Нам так и не удалось отдохнуть. Усталость велика, и, видимо, потребуются месяцы, чтобы восстановить силы.
Джу
Ничего нового не произошло, и я предпочитаю, чтобы так оставалось и впредь. По радио Таити сообщили, что на Маркизских островах и на архипелаге идут дожди. Временами и нас поливает, но недолго. Дождь идет при ясном небе.

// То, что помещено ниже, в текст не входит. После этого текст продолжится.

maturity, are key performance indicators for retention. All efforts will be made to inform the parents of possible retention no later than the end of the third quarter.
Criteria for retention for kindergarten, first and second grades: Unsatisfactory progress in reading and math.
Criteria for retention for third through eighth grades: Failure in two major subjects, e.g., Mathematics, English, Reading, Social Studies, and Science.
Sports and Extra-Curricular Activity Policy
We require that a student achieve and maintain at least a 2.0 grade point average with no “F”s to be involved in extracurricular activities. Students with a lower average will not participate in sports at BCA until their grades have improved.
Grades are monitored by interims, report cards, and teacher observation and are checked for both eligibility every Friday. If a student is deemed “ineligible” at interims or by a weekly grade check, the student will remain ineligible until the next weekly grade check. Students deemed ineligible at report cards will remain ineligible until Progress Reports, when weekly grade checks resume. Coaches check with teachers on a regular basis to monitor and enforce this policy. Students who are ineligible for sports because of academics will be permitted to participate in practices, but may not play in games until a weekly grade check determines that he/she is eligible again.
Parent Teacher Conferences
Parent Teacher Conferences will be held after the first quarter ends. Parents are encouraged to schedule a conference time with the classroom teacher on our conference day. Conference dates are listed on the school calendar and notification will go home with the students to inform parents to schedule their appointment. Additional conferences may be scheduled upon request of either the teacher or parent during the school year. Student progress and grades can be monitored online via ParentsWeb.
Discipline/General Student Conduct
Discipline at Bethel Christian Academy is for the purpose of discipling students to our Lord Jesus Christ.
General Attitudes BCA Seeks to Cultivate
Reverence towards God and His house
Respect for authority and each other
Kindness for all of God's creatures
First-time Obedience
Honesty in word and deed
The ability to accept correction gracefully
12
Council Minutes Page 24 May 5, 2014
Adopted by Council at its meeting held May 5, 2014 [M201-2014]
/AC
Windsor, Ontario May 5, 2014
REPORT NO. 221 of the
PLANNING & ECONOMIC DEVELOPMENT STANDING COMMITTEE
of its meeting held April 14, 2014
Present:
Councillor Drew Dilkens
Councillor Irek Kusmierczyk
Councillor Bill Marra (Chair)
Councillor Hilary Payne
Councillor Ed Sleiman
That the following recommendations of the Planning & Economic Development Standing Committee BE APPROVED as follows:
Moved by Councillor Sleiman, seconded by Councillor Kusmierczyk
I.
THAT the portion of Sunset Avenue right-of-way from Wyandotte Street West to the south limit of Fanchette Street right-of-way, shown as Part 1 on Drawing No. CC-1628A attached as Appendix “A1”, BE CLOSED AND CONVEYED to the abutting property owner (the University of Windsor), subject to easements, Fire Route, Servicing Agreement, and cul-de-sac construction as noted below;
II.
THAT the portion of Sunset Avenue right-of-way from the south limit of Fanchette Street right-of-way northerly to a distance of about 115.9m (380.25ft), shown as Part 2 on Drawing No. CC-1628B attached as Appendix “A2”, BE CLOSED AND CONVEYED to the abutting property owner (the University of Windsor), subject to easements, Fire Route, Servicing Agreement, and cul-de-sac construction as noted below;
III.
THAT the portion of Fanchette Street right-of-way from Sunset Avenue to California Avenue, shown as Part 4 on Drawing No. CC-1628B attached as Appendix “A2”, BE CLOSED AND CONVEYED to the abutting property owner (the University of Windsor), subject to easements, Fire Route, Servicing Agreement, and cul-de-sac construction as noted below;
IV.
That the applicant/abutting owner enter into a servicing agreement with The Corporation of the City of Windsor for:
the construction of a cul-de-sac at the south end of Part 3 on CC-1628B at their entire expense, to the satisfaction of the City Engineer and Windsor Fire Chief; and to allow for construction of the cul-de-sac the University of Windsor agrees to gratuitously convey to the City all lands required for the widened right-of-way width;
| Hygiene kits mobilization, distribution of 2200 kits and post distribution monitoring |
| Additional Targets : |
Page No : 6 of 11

Появились летучие рыбы. Океан словно ожил. С нашими парусами выдерживать курс на Таити очень трудно. Жаль, что не можем читать во время вахты. Я снова стала спать каждую свободную минуту. Иначе не выдержу изматывающих ночных смен. Даже теперь, после того как мы немного отдохнули на Маркизских островах, мне стало не легче, а, наоборот, еще труднее. Нет желания думать, размышлять, оставляю это занятие на потом. Впервые за все время мне не хочется писать.
Дончо
Третий день в плавании. Идем с приличной скоростью. Океан пустынный. Нет наших прежних друзей – корифен. В районе Маркизских островов исчез любимый нами «микромир». Неожиданно ловлю себя на мысли, что мне грустно без акул, пеламид и странных светящихся в глубинах океана существ. Недавно увидел одну-единственную летучую рыбу. Ночью мерцает лишь планктон. Не слышно больше сильных всплесков рыб. Нет прежних драм в воздухе.